This article originally appeared in the Worcester Business Journal on January 25th, 2021.
When hearing the term “small business,” you probably envision a decades-old hardware store or that North End restaurant you order takeout from once a week. However, other small business owners and I are finding out the hard way there is an exploitive gulf between ours and the government’s definitions being used to protect and save them.
As I write this, I’m feeling the same frustration as I work nonstop to guide my company through another set of small business relief funding, which defines small businesses as any company making less than $100 million annually. It reminds me of the ridiculous lengths I had to take during the last round of the Payroll Protection Program to secure funding for my 10-employee business.
In the decades ago that was May 2020, I checked my messages every hour. I had submitted our PPP application on the first day of the first round of funding to Bank of America. Next, the teeth-grinding process of information requests and asking for updates. Finally, we got confirmation our application was accepted. In the weeks of silence to follow, all calls and emails triggered automated responses conveying no one was available to talk to us.
It took intervention from our state’s government delegation (a deputy director from Congressman Jim McGovern) to break this stonewall and get a Bank of America vice president to take accountability and get our PPP application processed. So why were mine and so many other actual small businesses at the bottom of that queue? Why were we the face of the funding but not the recipients of the relief?
It comes down to the definitions of small businesses and the favoritism banks – notably Bank of America, which is now facing multiple lawsuits – have shown to the biggest of small businesses. Those with connections, full-time staff, and more favorable loan sizes made out the best, talking to bank VPs without having to beg for government assistance.

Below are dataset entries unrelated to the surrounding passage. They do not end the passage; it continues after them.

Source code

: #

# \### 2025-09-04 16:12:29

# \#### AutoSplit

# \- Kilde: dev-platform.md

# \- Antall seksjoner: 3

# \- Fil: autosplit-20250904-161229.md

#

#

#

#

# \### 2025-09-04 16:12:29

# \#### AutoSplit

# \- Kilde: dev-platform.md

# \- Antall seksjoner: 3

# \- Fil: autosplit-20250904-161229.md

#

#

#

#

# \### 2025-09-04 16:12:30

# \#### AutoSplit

The gap between a small business at the top of that food chain and what you and I support as small businesses – the restaurant on the corner, the mom-and-pop retailer, the women’s boutique – is insurmountable. They don’t stand a chance against a multi-state, 400+ staff corporation, with a well-connected millionaire CEO.
Small businesses are dying, and the relief supposedly being set aside for them is beyond reach. We need to redefine small companies and make sure when we offer them safety nets like the PPP, and that it’s for them, first and foremost. To first access and apply, to first speak to a live human about their applications, and to first be processed and funded.
The term small business has always been subjective. Now it feels like a catchphrase evoking a vision of that local hardware store, but really what it means is much larger businesses are competing for the same dollars. Change the definition and get the security nets in place for the smallest of businesses, not those too big or well connected to fail.